PROMPT: Copy the text of every entry below line for line, without changing a character, and leave out the pictures.

(RECORD EXTRACTS Opens)

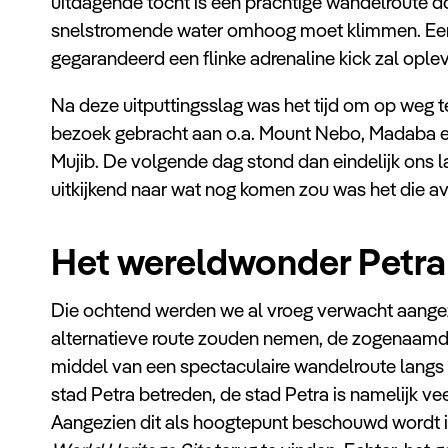
uitdagende tocht is een prachtige wandelroute d
snelstromende water omhoog moet klimmen. Een u
gegarandeerd een flinke adrenaline kick zal ople
Na deze uitputtingsslag was het tijd om op weg te
bezoek gebracht aan o.a. Mount Nebo, Madaba e
Mujib. De volgende dag stond dan eindelijk ons 
uitkijkend naar wat nog komen zou was het die av
Het wereldwonder Petra
Die ochtend werden we al vroeg verwacht aange
alternatieve route zouden nemen, de zogenaamde
middel van een spectaculaire wandelroute langs
stad Petra betreden, de stad Petra is namelijk v
Aangezien dit als hoogtepunt beschouwd wordt is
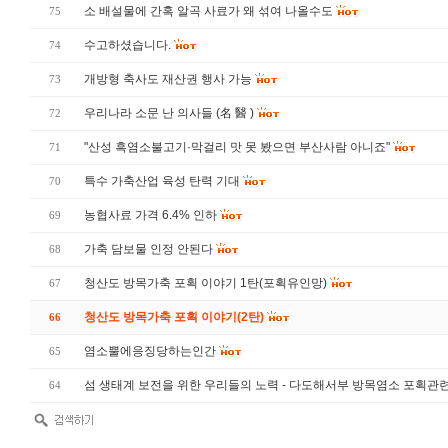
소 배설물에 간혹 알곡 사료가 왜 섞여 나올수도
75
수고하셨습니다.
74
개방형 축사도 재산권 행사 가능
73
우리나라 소문 난 의사들 (名 醫 )
72
"산성 흑염소불고기·막걸리 맛 못 봤으면 부산사람 아니죠"
71
특수 가축산업 육성 탄력 기대
70
농협사료 가격 6.4% 인하
69
가축 담보물 인정 안된다
68
청산도 방목가축 포획 이야기 1탄(포획유인망)
67
청산도 방목가축 포획 이야기(2탄)
66
염소뿔에응징당하는인간
65
섬 생태계 보전을 위한 우리들의 노력 - 다도해서부 방목염소 포획관
64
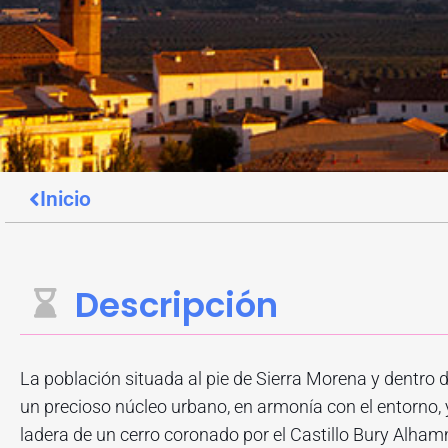
Inicio
Descripción
La población situada al pie de Sierra Morena y dentro 
un precioso núcleo urbano, en armonía con el entorno, y
ladera de un cerro coronado por el Castillo Bury Alha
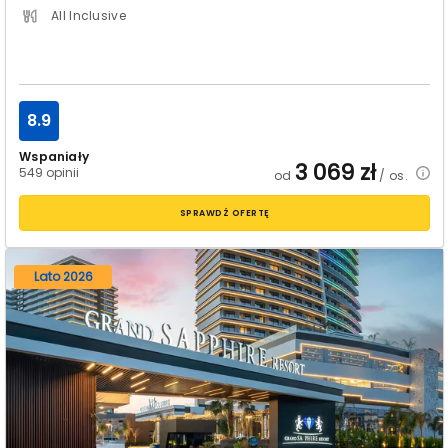
All Inclusive
8.9
Wspaniały
3 069
zł
549 opinii
od
/ os.
SPRAWDŹ OFERTĘ
Lato 2026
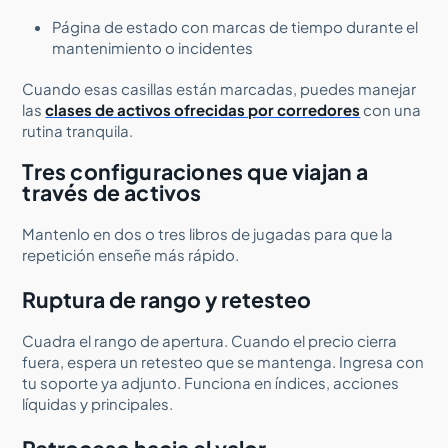
Página de estado con marcas de tiempo durante el
mantenimiento o incidentes
Cuando esas casillas están marcadas, puedes manejar
las
clases de activos ofrecidas por corredores
con una
rutina tranquila.
Tres configuraciones que viajan a
través de activos
Mantenlo en dos o tres libros de jugadas para que la
repetición enseñe más rápido.
Ruptura de rango y retesteo
Cuadra el rango de apertura. Cuando el precio cierra
fuera, espera un retesteo que se mantenga. Ingresa con
tu soporte ya adjunto. Funciona en índices, acciones
líquidas y principales.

(RECORD EXTRACTS Closes)

SOLUTION TO THIS EXERCISE:
uitdagende tocht is een prachtige wandelroute d
snelstromende water omhoog moet klimmen. Een u
gegarandeerd een flinke adrenaline kick zal ople
Na deze uitputtingsslag was het tijd om op weg te
bezoek gebracht aan o.a. Mount Nebo, Madaba e
Mujib. De volgende dag stond dan eindelijk ons 
uitkijkend naar wat nog komen zou was het die av
Het wereldwonder Petra
Die ochtend werden we al vroeg verwacht aange
alternatieve route zouden nemen, de zogenaamde
middel van een spectaculaire wandelroute langs
stad Petra betreden, de stad Petra is namelijk v
Aangezien dit als hoogtepunt beschouwd wordt is
소 배설물에 간혹 알곡 사료가 왜 섞여 나올수도
75
수고하셨습니다.
74
개방형 축사도 재산권 행사 가능
73
우리나라 소문 난 의사들 (名 醫 )
72
"산성 흑염소불고기·막걸리 맛 못 봤으면 부산사람 아니죠"
71
특수 가축산업 육성 탄력 기대
70
농협사료 가격 6.4% 인하
69
가축 담보물 인정 안된다
68
청산도 방목가축 포획 이야기 1탄(포획유인망)
67
청산도 방목가축 포획 이야기(2탄)
66
염소뿔에응징당하는인간
65
섬 생태계 보전을 위한 우리들의 노력 - 다도해서부 방목염소 포획관
64
Inicio
Descripción
La población situada al pie de Sierra Morena y dentro 
un precioso núcleo urbano, en armonía con el entorno, y
ladera de un cerro coronado por el Castillo Bury Alha
All Inclusive
8.9
Wspaniały
3 069
zł
549 opinii
od
/ os.
SPRAWDŹ OFERTĘ
Lato 2026
Página de estado con marcas de tiempo durante el
mantenimiento o incidentes
Cuando esas casillas están marcadas, puedes manejar
las
clases de activos ofrecidas por corredores
con una
rutina tranquila.
Tres configuraciones que viajan a
través de activos
Mantenlo en dos o tres libros de jugadas para que la
repetición enseñe más rápido.
Ruptura de rango y retesteo
Cuadra el rango de apertura. Cuando el precio cierra
fuera, espera un retesteo que se mantenga. Ingresa con
tu soporte ya adjunto. Funciona en índices, acciones
líquidas y principales.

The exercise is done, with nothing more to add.